What you will do:
Among the records, find the lines that hold the string "screen" and return them.

Raw data:
--*--
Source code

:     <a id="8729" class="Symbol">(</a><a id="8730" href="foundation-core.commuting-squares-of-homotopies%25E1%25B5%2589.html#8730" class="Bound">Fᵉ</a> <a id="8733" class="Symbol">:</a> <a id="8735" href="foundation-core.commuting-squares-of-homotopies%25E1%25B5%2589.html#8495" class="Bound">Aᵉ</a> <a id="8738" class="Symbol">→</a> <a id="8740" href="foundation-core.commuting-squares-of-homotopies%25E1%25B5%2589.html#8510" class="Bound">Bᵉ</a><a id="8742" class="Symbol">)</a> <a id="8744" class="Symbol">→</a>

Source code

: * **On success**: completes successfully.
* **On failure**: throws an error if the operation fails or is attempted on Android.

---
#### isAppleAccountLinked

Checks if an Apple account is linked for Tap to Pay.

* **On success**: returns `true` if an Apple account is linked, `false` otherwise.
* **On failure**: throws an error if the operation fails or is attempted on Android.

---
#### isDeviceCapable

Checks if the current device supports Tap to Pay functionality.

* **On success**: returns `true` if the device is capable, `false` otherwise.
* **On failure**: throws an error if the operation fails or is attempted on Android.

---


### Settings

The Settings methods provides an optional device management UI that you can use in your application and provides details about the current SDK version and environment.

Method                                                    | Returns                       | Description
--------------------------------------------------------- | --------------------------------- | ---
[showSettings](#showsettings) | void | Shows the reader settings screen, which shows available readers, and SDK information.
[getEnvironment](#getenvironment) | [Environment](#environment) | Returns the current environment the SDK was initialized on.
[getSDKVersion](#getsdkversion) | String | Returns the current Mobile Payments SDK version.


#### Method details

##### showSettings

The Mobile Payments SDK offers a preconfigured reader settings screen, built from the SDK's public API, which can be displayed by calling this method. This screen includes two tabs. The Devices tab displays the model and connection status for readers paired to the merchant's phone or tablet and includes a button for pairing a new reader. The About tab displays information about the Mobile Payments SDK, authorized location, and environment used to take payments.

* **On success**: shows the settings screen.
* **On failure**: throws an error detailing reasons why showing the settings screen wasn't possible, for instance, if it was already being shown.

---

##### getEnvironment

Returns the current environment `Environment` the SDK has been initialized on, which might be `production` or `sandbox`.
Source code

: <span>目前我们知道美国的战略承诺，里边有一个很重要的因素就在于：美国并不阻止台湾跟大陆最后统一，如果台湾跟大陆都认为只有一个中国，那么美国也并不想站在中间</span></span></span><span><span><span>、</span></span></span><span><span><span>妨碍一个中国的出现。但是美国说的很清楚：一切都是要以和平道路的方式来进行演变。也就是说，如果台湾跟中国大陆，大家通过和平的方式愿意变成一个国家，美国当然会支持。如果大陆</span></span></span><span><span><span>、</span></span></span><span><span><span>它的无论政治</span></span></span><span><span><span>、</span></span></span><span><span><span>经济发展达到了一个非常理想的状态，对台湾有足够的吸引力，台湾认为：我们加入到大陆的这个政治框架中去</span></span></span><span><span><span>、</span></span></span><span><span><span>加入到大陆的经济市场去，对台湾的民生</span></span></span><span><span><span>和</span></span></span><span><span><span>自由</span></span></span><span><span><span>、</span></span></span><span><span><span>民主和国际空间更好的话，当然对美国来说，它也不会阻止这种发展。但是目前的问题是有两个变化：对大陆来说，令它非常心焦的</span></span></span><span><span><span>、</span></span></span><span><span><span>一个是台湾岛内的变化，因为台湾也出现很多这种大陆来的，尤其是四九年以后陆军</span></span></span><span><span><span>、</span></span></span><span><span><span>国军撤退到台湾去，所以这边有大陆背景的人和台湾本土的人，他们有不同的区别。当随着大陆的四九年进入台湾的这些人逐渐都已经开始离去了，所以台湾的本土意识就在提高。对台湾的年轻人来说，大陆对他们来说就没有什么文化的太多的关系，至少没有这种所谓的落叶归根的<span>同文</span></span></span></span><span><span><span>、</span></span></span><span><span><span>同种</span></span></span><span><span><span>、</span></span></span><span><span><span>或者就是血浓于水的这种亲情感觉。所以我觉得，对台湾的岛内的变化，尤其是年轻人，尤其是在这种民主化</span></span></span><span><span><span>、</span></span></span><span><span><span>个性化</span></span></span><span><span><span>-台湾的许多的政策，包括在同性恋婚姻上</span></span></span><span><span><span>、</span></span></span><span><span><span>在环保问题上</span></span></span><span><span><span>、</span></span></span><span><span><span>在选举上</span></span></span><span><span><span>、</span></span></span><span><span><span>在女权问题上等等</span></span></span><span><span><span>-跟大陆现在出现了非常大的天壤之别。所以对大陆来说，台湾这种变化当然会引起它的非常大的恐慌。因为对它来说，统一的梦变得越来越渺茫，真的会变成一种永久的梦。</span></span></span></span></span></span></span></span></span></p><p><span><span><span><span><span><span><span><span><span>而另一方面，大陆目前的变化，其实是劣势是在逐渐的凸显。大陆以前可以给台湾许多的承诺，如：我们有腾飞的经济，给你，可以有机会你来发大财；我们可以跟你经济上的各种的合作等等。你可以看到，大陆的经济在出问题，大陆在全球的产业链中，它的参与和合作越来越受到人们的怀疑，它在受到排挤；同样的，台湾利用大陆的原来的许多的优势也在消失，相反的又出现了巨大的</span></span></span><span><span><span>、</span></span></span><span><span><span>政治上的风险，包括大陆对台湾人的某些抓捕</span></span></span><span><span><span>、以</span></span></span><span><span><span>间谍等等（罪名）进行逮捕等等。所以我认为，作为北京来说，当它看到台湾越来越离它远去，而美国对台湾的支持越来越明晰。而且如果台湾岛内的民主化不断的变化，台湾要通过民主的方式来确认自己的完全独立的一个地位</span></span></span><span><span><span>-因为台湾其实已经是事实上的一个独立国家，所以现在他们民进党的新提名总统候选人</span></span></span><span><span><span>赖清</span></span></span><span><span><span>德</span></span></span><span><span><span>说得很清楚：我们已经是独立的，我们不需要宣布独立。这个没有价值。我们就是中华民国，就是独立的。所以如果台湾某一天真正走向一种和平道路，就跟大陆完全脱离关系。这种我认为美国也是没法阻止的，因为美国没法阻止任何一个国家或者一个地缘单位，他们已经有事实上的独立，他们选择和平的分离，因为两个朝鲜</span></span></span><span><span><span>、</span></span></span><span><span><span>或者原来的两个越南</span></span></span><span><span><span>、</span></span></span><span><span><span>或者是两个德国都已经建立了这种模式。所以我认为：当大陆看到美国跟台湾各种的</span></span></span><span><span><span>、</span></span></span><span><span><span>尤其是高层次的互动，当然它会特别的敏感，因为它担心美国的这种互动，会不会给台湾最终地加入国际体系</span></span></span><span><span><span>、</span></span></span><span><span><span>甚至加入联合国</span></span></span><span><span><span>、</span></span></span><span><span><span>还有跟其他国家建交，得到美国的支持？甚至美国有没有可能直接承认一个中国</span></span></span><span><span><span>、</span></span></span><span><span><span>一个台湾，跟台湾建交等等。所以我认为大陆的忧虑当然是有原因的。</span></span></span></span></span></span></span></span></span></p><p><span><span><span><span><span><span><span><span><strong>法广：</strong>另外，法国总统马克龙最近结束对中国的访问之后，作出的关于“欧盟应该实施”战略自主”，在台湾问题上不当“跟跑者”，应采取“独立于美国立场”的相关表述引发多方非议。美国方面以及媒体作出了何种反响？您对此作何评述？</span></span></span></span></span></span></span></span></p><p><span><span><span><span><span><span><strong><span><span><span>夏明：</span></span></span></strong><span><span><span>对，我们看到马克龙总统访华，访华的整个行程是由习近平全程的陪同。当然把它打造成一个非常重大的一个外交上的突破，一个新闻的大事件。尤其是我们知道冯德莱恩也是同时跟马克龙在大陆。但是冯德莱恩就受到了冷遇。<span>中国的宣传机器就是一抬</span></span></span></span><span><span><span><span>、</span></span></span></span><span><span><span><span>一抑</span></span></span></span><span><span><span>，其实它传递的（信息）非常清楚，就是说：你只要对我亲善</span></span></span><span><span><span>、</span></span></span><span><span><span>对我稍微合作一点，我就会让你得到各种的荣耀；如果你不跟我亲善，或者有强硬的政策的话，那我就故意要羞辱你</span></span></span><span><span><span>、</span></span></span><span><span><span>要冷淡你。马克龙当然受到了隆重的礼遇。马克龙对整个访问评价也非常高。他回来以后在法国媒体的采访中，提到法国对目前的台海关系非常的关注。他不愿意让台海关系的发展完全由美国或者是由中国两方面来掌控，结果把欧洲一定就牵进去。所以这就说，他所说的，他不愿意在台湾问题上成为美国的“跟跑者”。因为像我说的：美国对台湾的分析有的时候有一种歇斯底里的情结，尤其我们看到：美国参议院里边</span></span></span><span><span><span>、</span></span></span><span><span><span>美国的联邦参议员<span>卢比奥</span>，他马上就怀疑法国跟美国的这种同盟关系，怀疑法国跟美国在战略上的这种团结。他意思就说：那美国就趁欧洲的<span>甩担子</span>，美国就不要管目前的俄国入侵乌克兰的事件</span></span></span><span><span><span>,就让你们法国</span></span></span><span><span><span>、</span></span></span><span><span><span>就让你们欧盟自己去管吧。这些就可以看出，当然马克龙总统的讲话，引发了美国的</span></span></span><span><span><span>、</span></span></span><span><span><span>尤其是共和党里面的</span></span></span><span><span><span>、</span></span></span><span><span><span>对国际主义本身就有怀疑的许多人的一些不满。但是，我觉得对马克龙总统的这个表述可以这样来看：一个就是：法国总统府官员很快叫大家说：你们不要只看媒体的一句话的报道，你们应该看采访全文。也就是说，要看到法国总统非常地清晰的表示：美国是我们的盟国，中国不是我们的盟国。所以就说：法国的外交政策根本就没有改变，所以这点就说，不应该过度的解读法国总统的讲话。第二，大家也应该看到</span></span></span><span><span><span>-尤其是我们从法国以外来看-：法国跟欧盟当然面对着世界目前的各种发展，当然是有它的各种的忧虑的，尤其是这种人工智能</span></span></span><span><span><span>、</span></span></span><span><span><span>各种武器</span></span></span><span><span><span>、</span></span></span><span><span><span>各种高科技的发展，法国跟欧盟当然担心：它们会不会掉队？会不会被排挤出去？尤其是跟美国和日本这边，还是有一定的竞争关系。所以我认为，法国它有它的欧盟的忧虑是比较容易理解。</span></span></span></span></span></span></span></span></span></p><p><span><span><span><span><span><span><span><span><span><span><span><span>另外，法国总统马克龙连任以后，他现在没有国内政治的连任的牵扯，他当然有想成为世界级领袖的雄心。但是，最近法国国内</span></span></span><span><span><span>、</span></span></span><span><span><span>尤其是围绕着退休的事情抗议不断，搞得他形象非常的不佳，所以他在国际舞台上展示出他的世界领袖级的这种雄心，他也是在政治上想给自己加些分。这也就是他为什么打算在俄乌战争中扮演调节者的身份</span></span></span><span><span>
--*--
Exercise output:
[showSettings](#showsettings) | void | Shows the reader settings screen, which shows available readers, and SDK information.
The Mobile Payments SDK offers a preconfigured reader settings screen, built from the SDK's public API, which can be displayed by calling this method. This screen includes two tabs. The Devices tab displays the model and connection status for readers paired to the merchant's phone or tablet and includes a button for pairing a new reader. The About tab displays information about the Mobile Payments SDK, authorized location, and environment used to take payments.
* **On success**: shows the settings screen.
* **On failure**: throws an error detailing reasons why showing the settings screen wasn't possible, for instance, if it was already being shown.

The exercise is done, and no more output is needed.